Wilmoth v. Henry County

Annotate this Case

251 Ga. 643 (1983)

309 S.E.2d 120



Supreme Court of Georgia.

Decided November 29, 1983.

Hodges & Hodges, Carl H. Hodges, for appellant.

Drew, Eckl & Farnham, Theodore Freeman, G. Randall Moody, for appellee.

CLARKE, Justice.

This is a personal liability case involving the sovereign immunity of a county for injuries sustained by a juror in the courthouse and an interpretation of Art. I, Sec. II, Par.IX of the 1983 Georgia Constitution (Code Ann. § 2-209). The trial court ruled the action was barred by sovereign immunity and we affirm.

Ms. Wilmoth sustained injuries in a fall in the Henry County Courthouse while serving as a juror on February 18, 1982. She filed suit on December 27, 1982, alleging the cause of her injuries was the negligent maintenance of the premises by the county. Henry County had a liability insurance policy at the time of the incident. The county answered raising the defense of sovereign immunity and the trial court granted the county's motion to dismiss.

1. The facts of this case are the same as in Revels v. Tift County, 235 Ga. 333 (219 SE2d 445 (1975). We held the action was barred by immunity and that the affording of this defense to counties did not violate either the state or federal constitution. See also Williams v. Ga. Power Co., 233 Ga. 517 (212 SE2d 348 (1975), holding no due process violation and Nelson v. Spalding County, 249 Ga. 334 (290 SE2d 915) (1982).

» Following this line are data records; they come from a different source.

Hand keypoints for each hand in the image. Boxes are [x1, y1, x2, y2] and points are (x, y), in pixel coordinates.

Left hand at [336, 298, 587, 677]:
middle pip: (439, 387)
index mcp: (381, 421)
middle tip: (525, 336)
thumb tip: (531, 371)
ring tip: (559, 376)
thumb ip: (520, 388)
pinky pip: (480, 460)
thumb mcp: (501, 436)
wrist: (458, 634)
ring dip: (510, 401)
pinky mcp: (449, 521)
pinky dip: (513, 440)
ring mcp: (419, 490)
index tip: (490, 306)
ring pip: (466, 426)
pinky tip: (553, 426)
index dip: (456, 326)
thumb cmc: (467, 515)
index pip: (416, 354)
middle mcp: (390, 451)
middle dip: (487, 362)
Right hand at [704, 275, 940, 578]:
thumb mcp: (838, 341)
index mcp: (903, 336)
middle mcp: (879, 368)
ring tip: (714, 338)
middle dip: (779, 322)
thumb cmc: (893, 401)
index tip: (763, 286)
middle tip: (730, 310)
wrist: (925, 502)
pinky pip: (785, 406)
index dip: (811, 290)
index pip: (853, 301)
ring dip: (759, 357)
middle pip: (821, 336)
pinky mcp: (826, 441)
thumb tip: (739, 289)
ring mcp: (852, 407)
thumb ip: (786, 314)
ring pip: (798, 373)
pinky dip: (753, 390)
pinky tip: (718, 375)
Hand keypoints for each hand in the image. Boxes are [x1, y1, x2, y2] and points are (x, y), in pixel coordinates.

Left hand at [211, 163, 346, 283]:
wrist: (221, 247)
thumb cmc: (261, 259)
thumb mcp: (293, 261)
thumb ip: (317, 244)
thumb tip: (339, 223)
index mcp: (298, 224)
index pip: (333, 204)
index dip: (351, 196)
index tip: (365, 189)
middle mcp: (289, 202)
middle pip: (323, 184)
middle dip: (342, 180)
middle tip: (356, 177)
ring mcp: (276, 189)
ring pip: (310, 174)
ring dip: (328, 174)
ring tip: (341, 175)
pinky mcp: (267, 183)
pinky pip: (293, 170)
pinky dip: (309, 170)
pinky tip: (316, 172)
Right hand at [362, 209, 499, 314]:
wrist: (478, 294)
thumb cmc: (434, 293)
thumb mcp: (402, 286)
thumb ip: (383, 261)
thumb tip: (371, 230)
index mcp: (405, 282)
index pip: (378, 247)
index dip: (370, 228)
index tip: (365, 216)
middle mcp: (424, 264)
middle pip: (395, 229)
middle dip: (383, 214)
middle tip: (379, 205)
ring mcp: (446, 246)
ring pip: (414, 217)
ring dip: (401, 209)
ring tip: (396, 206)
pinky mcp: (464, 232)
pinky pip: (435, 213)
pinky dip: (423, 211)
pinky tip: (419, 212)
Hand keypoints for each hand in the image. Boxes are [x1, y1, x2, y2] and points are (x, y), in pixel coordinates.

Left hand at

Appellant contends that Revels is not applicable because she was on the premises as a juror compelled under court process to be on the premises. She argues that to deny her damages violates Art.I, Sec. III, Par. I of the state constitution (Code Ann. § 2-301) which prohibits the taking or damaging of private property for a public purpose without just and adequate compensation first being paid. She contends that the injury to her person is a taking of private property arising out of her presence on jury duty, a public purpose.

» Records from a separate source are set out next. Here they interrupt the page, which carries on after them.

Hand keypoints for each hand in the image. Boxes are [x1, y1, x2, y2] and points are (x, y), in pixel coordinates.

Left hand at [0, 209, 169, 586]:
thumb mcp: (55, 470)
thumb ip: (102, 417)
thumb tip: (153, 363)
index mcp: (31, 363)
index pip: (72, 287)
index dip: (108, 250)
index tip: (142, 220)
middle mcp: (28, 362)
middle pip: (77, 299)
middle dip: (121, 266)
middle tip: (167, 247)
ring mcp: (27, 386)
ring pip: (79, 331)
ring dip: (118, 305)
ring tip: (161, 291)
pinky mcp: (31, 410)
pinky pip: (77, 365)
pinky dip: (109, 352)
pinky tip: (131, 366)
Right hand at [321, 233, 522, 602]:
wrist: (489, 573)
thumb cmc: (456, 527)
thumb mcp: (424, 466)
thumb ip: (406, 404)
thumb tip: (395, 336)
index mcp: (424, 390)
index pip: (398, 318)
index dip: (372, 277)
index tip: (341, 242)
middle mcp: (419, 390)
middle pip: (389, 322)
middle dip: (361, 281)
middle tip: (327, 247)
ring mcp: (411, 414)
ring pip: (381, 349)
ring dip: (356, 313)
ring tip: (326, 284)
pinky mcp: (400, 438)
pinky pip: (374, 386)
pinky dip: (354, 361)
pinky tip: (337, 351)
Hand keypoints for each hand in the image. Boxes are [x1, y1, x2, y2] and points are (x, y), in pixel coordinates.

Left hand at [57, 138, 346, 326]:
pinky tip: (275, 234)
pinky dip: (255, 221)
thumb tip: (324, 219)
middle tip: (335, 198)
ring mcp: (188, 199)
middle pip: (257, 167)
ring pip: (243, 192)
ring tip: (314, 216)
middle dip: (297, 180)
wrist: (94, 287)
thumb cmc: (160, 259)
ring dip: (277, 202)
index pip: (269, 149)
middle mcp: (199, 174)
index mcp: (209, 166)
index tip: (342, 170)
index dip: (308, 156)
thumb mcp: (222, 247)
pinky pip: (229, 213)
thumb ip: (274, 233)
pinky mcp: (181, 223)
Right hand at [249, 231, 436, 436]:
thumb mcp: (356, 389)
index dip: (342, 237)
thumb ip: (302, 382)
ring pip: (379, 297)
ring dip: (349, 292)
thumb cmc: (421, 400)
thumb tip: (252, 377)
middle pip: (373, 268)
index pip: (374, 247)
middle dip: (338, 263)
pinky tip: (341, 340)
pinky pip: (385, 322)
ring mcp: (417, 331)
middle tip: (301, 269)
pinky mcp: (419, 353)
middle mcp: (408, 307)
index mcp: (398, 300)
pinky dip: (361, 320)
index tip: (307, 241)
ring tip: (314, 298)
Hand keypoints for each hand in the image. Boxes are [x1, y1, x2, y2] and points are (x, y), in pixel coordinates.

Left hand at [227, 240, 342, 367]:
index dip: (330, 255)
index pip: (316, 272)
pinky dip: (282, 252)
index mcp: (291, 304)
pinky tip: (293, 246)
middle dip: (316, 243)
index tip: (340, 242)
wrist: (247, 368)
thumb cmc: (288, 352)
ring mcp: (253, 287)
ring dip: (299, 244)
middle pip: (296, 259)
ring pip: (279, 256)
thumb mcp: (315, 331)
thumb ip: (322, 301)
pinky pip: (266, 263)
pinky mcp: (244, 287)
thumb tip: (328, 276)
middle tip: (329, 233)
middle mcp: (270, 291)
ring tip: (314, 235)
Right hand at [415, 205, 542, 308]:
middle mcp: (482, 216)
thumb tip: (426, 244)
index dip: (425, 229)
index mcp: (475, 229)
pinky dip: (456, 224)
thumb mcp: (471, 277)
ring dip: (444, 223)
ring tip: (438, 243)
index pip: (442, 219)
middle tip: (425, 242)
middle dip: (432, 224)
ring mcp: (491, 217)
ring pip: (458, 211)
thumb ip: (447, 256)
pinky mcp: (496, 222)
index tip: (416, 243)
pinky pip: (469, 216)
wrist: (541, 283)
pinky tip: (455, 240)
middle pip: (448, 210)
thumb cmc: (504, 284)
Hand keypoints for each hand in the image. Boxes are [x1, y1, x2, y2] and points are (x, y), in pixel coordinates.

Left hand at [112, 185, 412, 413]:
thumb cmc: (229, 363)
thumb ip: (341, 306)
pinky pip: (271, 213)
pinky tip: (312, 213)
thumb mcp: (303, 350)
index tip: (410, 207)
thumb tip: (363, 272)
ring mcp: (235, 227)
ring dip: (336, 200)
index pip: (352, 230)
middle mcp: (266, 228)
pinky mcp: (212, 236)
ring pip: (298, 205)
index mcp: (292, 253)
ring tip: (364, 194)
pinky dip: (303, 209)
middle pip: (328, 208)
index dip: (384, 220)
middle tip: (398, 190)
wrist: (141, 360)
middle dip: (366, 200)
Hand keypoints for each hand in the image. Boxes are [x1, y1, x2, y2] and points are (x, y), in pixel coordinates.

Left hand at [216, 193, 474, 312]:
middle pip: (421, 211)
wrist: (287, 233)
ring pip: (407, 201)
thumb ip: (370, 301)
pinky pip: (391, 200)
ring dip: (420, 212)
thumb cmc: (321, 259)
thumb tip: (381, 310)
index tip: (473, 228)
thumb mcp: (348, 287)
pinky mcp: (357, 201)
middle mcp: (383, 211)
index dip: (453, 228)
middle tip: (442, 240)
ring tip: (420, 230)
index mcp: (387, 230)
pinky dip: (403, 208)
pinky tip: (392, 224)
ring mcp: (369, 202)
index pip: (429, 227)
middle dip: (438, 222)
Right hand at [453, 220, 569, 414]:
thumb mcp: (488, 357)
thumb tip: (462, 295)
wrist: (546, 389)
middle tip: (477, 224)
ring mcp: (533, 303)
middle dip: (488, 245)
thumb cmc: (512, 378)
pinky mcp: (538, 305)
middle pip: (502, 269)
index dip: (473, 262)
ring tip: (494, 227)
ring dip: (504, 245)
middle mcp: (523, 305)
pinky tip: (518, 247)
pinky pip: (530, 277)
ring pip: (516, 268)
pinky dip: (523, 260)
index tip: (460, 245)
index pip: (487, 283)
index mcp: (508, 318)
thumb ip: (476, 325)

Appellant relies on the principle that a county is liable in a suit for damage to private property caused by public improvements under Art. I, Sec. III, Par. I (Code Ann. § 2-301) of our constitution. Fulton County v. Baranan, 240 Ga. 837 (242 SE2d 617) (1978). The damage recoverable in such actions is the decrease in market value and is governed by rules for damages in a condemnation action. Baranan, supra. The general rule is that this principle is not applicable to actions for personal injury damages and that the principle, which is based upon the eminent domain powers of the sovereign, does not contemplate the "taking" of a human being. 2 ALR2d 677, Sec. 7. The right of eminent domain is an inherent right authorizing the state to take private property for a public use. Young v. Harrison, 6 Ga. 130 (1849). In ruling such eminent domain claims inapplicable in personal injury actions, it has been reasoned that the state may not *644 authorize its agents to cause physical injury to any person for public purposes. See Gotcher v. State, 106 SW 1104 (Tex. Civ. App. 1937).

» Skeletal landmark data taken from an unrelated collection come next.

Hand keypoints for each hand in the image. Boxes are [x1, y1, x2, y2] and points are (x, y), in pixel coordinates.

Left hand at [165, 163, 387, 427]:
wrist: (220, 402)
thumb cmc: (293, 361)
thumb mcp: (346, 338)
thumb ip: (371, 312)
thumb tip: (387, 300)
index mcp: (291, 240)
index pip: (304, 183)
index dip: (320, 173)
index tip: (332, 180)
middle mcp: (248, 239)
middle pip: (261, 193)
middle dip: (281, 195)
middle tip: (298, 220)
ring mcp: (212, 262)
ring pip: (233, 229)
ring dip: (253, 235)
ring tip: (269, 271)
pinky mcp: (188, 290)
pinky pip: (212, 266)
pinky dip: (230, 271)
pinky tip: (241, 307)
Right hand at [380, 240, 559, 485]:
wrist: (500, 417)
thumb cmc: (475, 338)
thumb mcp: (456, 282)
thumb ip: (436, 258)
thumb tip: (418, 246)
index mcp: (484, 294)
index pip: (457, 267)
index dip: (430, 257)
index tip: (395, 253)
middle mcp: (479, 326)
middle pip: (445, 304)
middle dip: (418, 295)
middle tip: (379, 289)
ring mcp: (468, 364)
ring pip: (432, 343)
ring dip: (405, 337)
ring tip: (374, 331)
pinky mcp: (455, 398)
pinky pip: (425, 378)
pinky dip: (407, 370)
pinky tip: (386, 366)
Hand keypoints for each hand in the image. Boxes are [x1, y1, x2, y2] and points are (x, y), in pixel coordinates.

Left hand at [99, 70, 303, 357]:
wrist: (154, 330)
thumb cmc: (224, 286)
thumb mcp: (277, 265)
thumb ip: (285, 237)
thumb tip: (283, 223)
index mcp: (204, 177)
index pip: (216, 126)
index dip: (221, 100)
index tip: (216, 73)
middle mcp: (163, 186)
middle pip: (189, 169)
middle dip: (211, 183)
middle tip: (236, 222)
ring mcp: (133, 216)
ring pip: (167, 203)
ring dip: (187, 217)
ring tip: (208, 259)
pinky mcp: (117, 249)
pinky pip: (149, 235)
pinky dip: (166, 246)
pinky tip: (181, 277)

Weiner v. Fulton County, 113 Ga. App. 343 (148 SE2d 143) (1966), states that a right to practice the profession of law and to be compensated is a "private property" right subject to being "taken." However, the court did not reach the issue of whether a county would be subject to suit under this theory. Born v. Fulton County, 51 Ga. App. 537 (181 SE 106 (1935), held that a county was not subject to suit under Art. I, Sec. III, Par. I (Code Ann. § 2-301) for loss of services based upon personal injury.

We hold that a county may not be sued under the theory of eminent domain in a tort action for personal injury where the county would otherwise be authorized to assert its civil immunity.

2. The constitutional provision in Art. I, Sec. II, Par. IX (Code Ann. § 2-209) became effective January 1, 1983. It provides for the waiver of immunity of the state, its departments and agencies, in instances where liability insurance has been obtained to the extent of the liability insurance. At the time this cause of action arose Henry County had a liability insurance policy. However, when the cause of action arose in 1982 the county had immunity in this type of case. Appellant argues that the amendment should be construed to apply retroactively. In construction cases this court will not give retroactive interpretation unless the language in the enactment itself mandates retroactive application. J. Scott Rentals v. Bryant, 239 Ga. 585 (238 SE2d 385) (1977). Art. I, Sec. II, Par. IX (Code Ann. § 2-209) as approved and ratified by the voters contains no language expressing the intent for retroactive application. We hold that the waiver provisions are prospective from the effective date of the amendment.

There is no constitutional bar to the immunity defense raised by Henry County and the complaint was therefore properly dismissed.

Judgment affirmed. All the Justices concur, except Hill, C. J., and Smith, J., who dissent.

HILL, Chief Justice, dissenting.

I dissent for the reasons stated in my dissenting opinion in Miree v. United States, 242 Ga. 126, 137 at 139 (249 SE2d 573) (1978).